Depeche Mode gastierten am Samstag in der Wiener Stadthalle.
Depeche Mode gastierten am Samstag in der Wiener Stadthalle. ©APA
Am Samstagabend kamen Depeche Mode-Fans beim Konzert in der Wiener Stadthalle voll auf ihre Kosten: Mit ihrem breiten Spektrum, lasziver Mikrofonständergymnastik und großer Publikumsinteraktivität begeisterten die britischen Elektro-Ikonen  zwei Stunden lang die ausverkaufte Halle.
Bilder vom Konzert

“Welcome to my World” hieß es gleich zu Beginn. Ein Aufruf, dem die Fans – durchaus auch viele der ersten Stunde – gerne nachkamen. Zumal die Welt von Sänger Dave Gahan immer noch aus knappen schwarzen Lederoutfits, Augen-Make-up und gut gelauntem Wirbeln über die Bühne besteht. Auch die heroischen Posen und Hüftschwünge durften nicht fehlen.

Mit “Angel” folgte gleich der zweite Song des neuesten Albums “Delta Machine”, nach dem auch die aktuelle Tour benannt ist. Spätestens bei den älteren Hits “Walking in my Shoes” und “Black Celebration” war die (Sing-)Begeisterung des Publikums dann ungebrochen, sowohl am Parkett als auch auf den Rängen wurde synchron geklatscht, gehüpft und gegrölt.

Depeche Mode begeisterte das Publikum in Wien

Beim Welthit “Enjoy the Silence” übernahmen die Zuschauer gleich ganze Refrains – Gahan nahm es nicht nur gelassen, sondern animierte noch zusätzlich. “Sing it! Let’s hear it!” rief er nicht nur hier, sondern jedes Mal, sobald sich die Fans textsicher zeigten – selbst wenn die Halle nach “But not Tonight” noch mindestens eine Minute länger summte.

Unterstützt wurde die gute Mischung aus alten Klassikern wie “Policy of Truth” und neuen Songs wie “Heaven” auch von den Visuals auf der Videowall und den Lichteffekten – meist unaufdringlich sorgten Funkenflug oder akrobatisch verknäulte nackte Frauen dann doch für den einen oder anderen Eyecatcher.

Akustik-Songs beim Wien-Konzert

Aber die Synth Rock-Ikonen bewiesen auch eindrücklich, dass sie nicht nur elektronische Rhythmen beherrschen: Mit den Akustikversionen von “Slow” und “Blue Dress” bescherte Gründungsmitglied Martin Gore zwei der schönsten und intimsten Momente des Konzertabends und holte sich dementsprechend viel Applaus ab.

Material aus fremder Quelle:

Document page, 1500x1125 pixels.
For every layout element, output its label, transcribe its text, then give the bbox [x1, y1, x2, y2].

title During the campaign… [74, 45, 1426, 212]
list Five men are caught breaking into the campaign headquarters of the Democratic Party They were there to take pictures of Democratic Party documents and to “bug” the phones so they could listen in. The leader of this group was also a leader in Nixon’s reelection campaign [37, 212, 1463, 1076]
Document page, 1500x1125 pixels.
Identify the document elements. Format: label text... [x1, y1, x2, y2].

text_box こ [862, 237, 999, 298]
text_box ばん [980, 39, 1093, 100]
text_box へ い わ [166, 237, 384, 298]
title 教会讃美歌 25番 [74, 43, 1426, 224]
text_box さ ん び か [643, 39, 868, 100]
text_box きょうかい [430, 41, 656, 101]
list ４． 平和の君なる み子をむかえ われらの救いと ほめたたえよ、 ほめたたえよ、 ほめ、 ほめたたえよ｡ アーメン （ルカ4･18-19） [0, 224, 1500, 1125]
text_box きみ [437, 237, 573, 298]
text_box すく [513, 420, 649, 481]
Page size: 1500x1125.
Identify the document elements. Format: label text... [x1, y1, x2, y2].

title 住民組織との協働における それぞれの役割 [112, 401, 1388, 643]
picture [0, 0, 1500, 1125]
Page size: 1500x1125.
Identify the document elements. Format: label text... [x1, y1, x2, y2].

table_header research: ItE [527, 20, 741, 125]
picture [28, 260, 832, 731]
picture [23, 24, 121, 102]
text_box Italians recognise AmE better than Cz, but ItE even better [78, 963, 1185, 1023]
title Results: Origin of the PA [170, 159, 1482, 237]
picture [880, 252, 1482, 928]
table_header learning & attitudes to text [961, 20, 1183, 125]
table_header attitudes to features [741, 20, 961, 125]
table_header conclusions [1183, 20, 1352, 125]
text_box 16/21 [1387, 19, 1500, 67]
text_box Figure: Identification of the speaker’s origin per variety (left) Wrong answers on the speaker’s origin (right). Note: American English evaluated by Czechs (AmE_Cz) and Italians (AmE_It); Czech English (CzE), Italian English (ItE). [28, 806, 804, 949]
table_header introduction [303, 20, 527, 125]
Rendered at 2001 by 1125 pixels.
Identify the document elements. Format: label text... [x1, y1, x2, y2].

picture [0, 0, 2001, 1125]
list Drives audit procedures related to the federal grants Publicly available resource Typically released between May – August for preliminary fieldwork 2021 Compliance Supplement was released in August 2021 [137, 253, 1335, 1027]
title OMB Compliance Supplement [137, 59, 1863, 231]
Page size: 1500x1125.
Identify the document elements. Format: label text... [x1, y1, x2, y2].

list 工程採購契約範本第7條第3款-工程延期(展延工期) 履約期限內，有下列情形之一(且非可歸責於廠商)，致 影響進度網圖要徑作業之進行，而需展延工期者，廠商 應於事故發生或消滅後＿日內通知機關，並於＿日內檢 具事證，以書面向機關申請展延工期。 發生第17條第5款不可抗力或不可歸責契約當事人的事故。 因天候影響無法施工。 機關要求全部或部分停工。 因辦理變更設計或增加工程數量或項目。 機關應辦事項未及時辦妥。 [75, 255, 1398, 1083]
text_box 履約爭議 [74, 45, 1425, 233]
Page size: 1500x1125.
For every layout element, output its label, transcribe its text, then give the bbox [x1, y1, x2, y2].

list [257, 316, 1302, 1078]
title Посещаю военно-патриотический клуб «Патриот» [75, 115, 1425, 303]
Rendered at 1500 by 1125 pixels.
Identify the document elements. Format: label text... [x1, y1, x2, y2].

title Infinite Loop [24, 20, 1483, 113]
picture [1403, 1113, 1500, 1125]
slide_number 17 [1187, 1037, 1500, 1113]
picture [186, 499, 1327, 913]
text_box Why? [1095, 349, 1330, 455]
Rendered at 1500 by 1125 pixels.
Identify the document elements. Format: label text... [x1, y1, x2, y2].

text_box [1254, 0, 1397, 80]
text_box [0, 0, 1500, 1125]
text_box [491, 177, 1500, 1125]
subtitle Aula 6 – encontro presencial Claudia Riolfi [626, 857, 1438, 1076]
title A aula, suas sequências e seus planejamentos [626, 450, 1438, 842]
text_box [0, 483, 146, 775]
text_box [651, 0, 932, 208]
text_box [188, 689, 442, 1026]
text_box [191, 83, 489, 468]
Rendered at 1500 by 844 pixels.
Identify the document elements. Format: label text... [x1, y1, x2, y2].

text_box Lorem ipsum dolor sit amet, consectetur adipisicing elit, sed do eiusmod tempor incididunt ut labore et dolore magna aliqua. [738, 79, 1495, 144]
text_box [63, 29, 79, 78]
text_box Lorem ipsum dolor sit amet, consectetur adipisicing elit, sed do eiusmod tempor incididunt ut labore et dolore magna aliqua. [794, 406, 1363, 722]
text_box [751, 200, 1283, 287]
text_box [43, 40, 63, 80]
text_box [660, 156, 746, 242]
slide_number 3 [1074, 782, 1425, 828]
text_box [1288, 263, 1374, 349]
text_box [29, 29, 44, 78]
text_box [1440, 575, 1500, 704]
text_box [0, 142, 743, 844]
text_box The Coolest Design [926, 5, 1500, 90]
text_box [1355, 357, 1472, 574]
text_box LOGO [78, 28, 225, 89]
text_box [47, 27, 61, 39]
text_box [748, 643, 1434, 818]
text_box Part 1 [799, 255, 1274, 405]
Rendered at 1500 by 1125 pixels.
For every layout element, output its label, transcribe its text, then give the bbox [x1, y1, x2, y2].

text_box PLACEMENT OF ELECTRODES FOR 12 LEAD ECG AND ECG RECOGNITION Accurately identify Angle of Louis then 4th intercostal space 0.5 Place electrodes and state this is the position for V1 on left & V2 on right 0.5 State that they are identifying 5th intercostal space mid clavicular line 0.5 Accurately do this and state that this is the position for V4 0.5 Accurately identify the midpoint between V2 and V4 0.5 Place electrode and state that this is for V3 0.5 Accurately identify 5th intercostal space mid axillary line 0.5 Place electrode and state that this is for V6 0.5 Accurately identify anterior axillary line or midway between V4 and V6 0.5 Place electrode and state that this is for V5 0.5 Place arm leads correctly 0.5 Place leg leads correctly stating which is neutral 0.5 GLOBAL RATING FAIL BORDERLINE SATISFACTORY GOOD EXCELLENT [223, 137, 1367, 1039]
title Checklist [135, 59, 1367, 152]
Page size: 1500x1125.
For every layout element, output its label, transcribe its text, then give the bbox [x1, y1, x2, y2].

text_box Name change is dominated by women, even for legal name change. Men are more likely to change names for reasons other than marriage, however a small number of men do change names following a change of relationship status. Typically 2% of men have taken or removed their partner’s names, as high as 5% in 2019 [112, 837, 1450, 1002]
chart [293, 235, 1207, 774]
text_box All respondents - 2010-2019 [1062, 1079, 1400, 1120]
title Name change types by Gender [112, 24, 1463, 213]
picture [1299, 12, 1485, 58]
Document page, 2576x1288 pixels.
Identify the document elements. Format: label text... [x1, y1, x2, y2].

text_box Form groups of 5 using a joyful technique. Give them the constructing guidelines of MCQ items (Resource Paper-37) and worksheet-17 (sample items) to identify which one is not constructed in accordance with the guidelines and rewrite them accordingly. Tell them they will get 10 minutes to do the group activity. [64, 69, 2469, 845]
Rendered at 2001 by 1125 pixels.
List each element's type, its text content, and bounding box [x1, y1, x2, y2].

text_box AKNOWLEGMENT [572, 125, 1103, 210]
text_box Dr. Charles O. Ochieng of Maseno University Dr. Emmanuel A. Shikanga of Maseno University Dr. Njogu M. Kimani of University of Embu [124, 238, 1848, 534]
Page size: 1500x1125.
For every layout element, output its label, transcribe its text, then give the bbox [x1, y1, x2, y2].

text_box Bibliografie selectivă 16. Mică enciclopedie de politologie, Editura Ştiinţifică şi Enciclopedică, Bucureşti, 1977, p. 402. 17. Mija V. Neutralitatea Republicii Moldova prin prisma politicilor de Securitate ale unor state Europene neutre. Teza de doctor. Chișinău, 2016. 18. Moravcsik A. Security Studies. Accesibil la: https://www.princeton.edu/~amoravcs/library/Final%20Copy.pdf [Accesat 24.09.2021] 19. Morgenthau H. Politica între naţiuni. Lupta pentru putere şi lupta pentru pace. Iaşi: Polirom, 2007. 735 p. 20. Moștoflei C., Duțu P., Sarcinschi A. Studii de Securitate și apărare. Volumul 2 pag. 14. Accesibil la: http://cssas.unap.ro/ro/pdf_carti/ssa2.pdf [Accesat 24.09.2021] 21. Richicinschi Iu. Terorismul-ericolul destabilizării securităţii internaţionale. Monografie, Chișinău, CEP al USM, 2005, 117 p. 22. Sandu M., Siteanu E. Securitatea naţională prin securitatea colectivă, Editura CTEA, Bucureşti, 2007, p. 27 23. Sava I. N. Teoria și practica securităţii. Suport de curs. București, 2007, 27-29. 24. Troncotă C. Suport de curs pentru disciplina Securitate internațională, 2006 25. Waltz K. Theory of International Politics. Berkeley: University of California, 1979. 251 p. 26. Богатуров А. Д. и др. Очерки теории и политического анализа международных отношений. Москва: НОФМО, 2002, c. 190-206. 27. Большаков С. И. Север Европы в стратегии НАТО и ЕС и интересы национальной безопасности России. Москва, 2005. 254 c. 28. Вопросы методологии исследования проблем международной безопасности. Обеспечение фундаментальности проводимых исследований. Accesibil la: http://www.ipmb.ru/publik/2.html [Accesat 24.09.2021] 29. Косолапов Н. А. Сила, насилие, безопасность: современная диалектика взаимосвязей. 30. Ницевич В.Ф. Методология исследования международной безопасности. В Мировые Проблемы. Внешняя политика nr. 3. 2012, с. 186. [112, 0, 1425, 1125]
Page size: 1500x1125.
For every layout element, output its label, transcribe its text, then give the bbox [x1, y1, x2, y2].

Kein Halten mehr gab es, als sich Gahan zum Abschluss als “Personal Jesus” auch noch seines Gilets entledigte und seine pirouettenartigen Runden auf der Bühne halbnackt drehte. Mit lautem Klatschen und Jubeln wurden die Musiker zurück auf die Bühne geholt, wo die elektronische Musik noch einmal mit fünf Nummern Zugabe – darunter etwa “Just Can’t Get Enough” auf einer Box stehend gesungen und “Halo” – gefeiert wurde. Erst dann entließen die Briten ihr verschwitztes, aber zufriedenes Publikum.